BAC Home Loans Servicing, LP
Attn: Florida Document Processing
4951 Savarese Circle - Mail Code: FL1-907-01-11
Tampa, FL 33634
For a short period, documents from the Simi address are being forwarded.

Flagstar Bank

Several HomePath High Balance products were eliminated November 19, 2009 by Flagstar Bank including:

3/1 LIBOR ARM and the Interest-Only Option
5/1 LIBOR ARM and the Interest-Only Option
30 Year Fixed Interest Only
On November 11, 2009, Flagstar Bank memo 09260 clarified Flagstar's HUD-1 signature requirements. In all escrow states, all borrowers and sellers must sign the Certification Addendum to HUD-1 Settlement Statement (Doc #3701, MBS form ID AALAB1) at closing and settlement agents must sign the final HUD-1 Settlement Statement. In non-escrow states, the borrower, seller and settlement agent must sign the final HUD-1 Settlement Statement. In non-escrow states, Doc #3701 is not acceptable. Regardless of state, all FHA loans require a signed and completed FHA HUD-1 Addendum (MBS form ID AADE0G).
Effective December 11, 2009, Flagstar Bank also suspended new loans under the HomeStyle Renovation Program (Doc #5719). Loans must be delivered and purchased by February 19, 2010.

GMAC Bank

GMAC Bank introduced a new 20-year Conforming Fixed Product in a memo September 30, 2009. The products became available November 2, 2009 and codes are W78 (20-Year FNMA Fixed) and W79 (20-Year FHLMC Fixed).

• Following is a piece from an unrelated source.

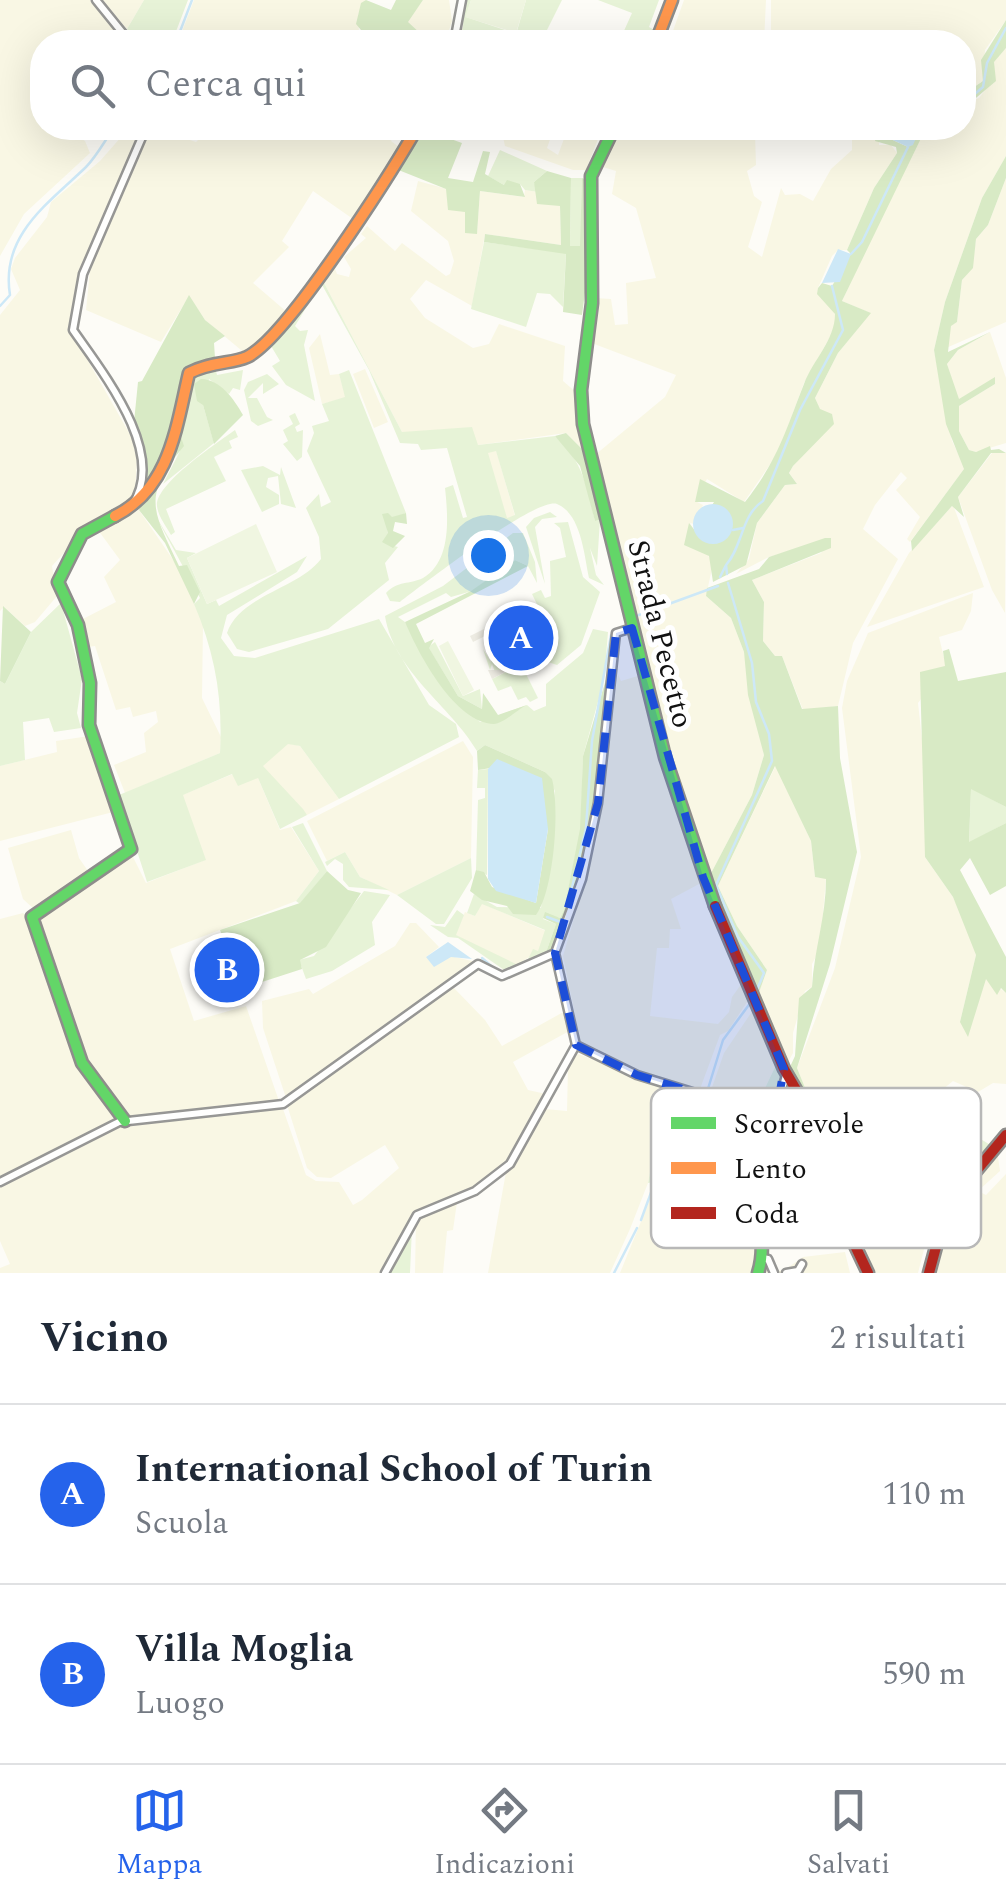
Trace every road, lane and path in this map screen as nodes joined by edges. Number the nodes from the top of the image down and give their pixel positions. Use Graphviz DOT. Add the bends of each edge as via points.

On November 3, 2009, GMAC Bank asked their correspondents to make all note endorsements to Ally Bank instead of GMAC Bank.

Wells Fargo

The Wells Fargo HVCC form was updated effective December 9, 2009. The MBS version of this form (ID AAGWS1) is current.

Effective with loans delivered on or after January 4, 2010, Wells Fargo requires all sellers to be MERS members, able to register and transfer loans through MERS. The Seller must register all loans with MERS at the time of delivery to Wells Fargo. The Seller must be named as the servicer and investor at time of registration (loans cannot be registered in the name of Wells Fargo). For easy and automated MERS Registration, use ProMerge through ProClose! Ask your MBS client services representative for more information.


Question of the Month (from HUD Letter):

We understand HUD is exercising restraint in enforcement of RESPA's new requirements for 120-days to FHA-approved lenders who demonstrate a good faith effort to comply. Does this mean we can still use the old forms?

Answer
No. The idea that lenders, brokers and closing agents can delay implementing the new Good Faith Estimate and HUD-1 Settlement Statement beyond January 1, 2010, is incorrect. After January 1, the only circumstance where the old HUD-1 form can be used is when the most recent GFE the borrower received was issued in 2009 on an old form. There should be no confusion about when the mortgage industry must begin using the new forms. The date is January 1, 2010.